We generally believe we can afford sentimentality only once we have accumulated enough victories and scars or long before the soul-numbing routine of “the middle” kicks in. For most of our professional lives, ridicule lurks around the water cooler. We are afraid of being accused of losing control over our rational command on things. We are afraid of being less sophisticated than we thought. Being sentimentally attached to something that means a lot to us makes us vulnerable.
VULNERABILITY
Jason Wisdom is a cofounder of The Design Gym, a boutique consultancy that offers design thinking classes for Fortune 500 organizations. He stresses the importance of vulnerability in innovative business environments to his clients.
“The most sophisticated methodologies, the heaviest R&D, the most immersive customer research won’t get you far with your innovation if there is no trust,” he says. And trust is the product of vulnerability. Design thinking requires design feeling, and, in that sense, sentimentality is the lubricant for ideation. In fact, any big idea is a sentimental cause: something both foolish and obvious that might initially embarrass us, but also something profoundly true that connects us with others.
A HUMAN RIGHT
In times of big data and quantified selves, sentimentality has only grown in importance. It is our bulwark against cold and increasingly artificial intelligence, putting easily accessible, trigger-happy fabricated feelings against machine-made moods and sentiments.
“The great question isn’t whether machines can think, but whether human beings can still feel,” Manohla Dargis pointed out in a New York Times review of the movie Her,in which the protagonist falls in love with his operating system.
Maya Angelou’s famous words come to mind: “People may not remember exactly what you did, or what you said, but they will always remember how you made them feel.” Business has perfected the art—and increasingly also the science—of making us feel; it has systematically commoditized emotions and serialized sentimentality. But just because something has successfully scaled, it needn’t be less precious.
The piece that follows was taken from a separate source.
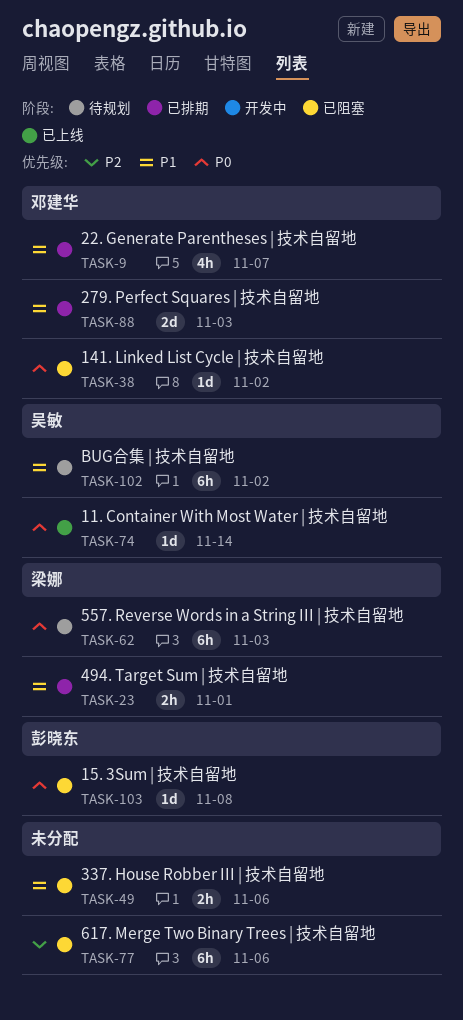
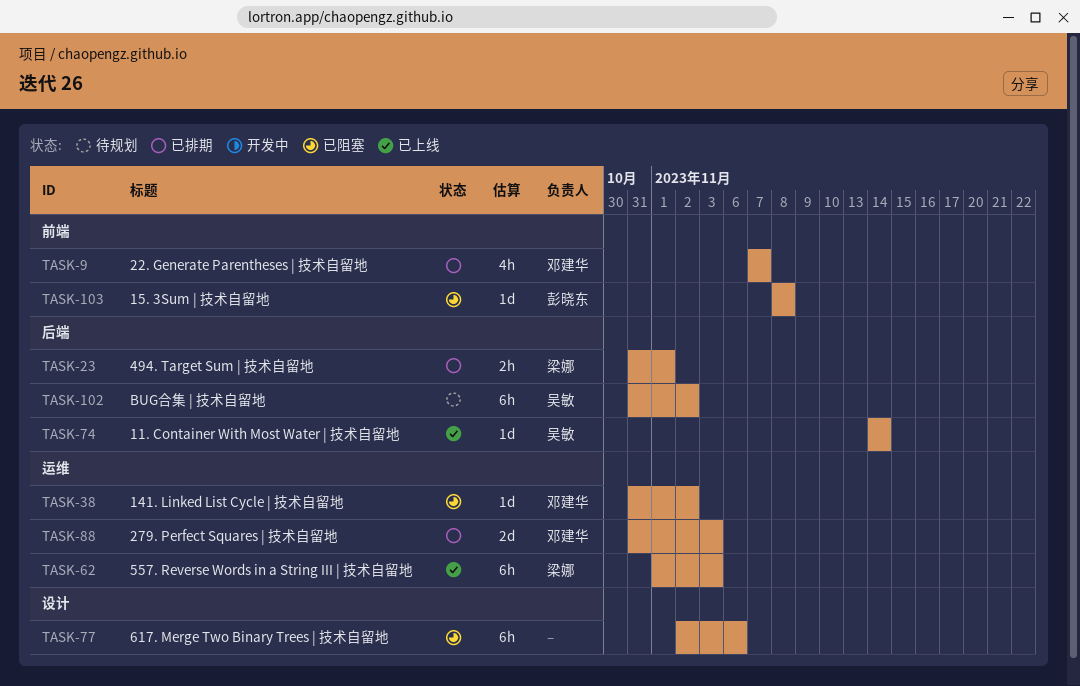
TASK-49: present -> none
TASK-62, status: 待规划 -> 已上线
Sentimentality is the suit that fits us all, and yet each of us wears it differently.
As leaders and employees: Let’s not be afraid of the full range of human emotions, even if some of them may seem too sweet. In fact, let’s make sentimentality a unique value proposition, a competitive advantage, a core tenet of our businesses and careers. Let’s use it as an easy access point to those rare emotions that are deeper and more hidden, hoping that they will make our companies and economies more human. Wouldn’t that be sweet?